After that night, I remember one benchmark night after another. There was the Bottleneck show in late March when I thought the band had reached its peak--playing powerfully, passionately and dynamically like only a handful of bands I had ever seen. Then, Jamey Wheeler left, and the band amazingly rebounded over the course of the next few shows. One glorious night, Exit 159, the Glitter Kicks and the Creature Comforts all played together, jumping on stage with one another to help with vocal chores on covers. On this night in particular I remember Kristie was not feeling well at all, but her restraint yielded a certain soulful control that made the show moving on a completely different level. The last show I saw, on December 28th, Kristie was sick again. In one down moment, she leaned her head against the mic, obviously in the misery of a winter flu, but she persevered, playing her heart out, singing at the limits of a voice that wanted to die of hoarseness and managing to be as powerful, if not more powerful, than ever before.

Still, though Kristie Stremel’s enormous charisma and conviction have loads to do with why I am writing about Exit 159 as band of the year, a point with which I doubt Byron and Rob would disagree, it is the band as a whole that does what I don’t think any other band is doing right now (although some, particularly locally, are coming close). There is the gaminess and know-how of both Byron and Rob, but there is something else going on here in the sense of community. Kristie’s earnest rock drama is balanced by Byron’s playfulness. He is a great foil--both irreverent and goofy and yet intent on bringing home the power of any individual moment. This is a guy who fell a good story at the Spirit Fest both because his impishness drove him to climb the speaker column and hang onto the light assembly and also because his enthusiasm for the music pushed him to such limits. Rob is the cornerstone of the band. While Kristie is greaser cool and Byron is almost a caricature of an artsy rocker, Rob is the average fan. He is a lovable, all-American guy who drums like a motherfucker with a sweet grin on his face.
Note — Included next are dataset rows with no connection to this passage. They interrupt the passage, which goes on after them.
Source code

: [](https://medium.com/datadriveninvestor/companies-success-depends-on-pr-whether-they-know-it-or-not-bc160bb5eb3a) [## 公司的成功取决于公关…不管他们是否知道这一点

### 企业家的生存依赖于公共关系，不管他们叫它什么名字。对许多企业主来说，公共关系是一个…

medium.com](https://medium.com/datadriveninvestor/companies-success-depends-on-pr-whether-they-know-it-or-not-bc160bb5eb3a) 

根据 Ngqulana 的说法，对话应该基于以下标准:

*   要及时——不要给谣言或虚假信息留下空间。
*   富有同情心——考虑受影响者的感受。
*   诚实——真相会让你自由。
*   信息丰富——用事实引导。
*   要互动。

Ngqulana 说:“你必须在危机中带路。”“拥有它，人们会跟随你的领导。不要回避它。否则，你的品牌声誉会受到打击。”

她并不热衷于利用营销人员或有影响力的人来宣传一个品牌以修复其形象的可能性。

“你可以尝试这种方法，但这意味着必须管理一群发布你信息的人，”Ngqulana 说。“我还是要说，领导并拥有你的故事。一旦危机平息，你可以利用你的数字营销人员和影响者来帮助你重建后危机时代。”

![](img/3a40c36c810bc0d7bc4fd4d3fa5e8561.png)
Beyond the fact that Exit 159 plays both Prince’s "Little Red Corvette" better than any other cover I’ve heard as well as Rick Springfield’s "I’ve Done Everything for You" like it was the greatest rock song you almost forgot about, not to mention a pretty cool bluff with Ani Difranco’s "Untouchable Face," this band bridges gaps like few other local or national acts even attempt to do. It appeals to the average pop fan, but it rocks harder than most of the hard-core and metal bands in the area. It has a garage rock sensibility, but the songs are soulful and have more in common with blues and country than they do with the average post-grunge sludge. Exit 159 insists that rock can forge new connections at a time when the radio all but insists on building walls between people. For that reason, and the many others suggested above, Exit 159 is my pick for 1998’s Band of the Year, and I hope they find ways to reclaim that title as early and often as they can. They’re really just getting started, and I’m looking forward to the longest ride imaginable.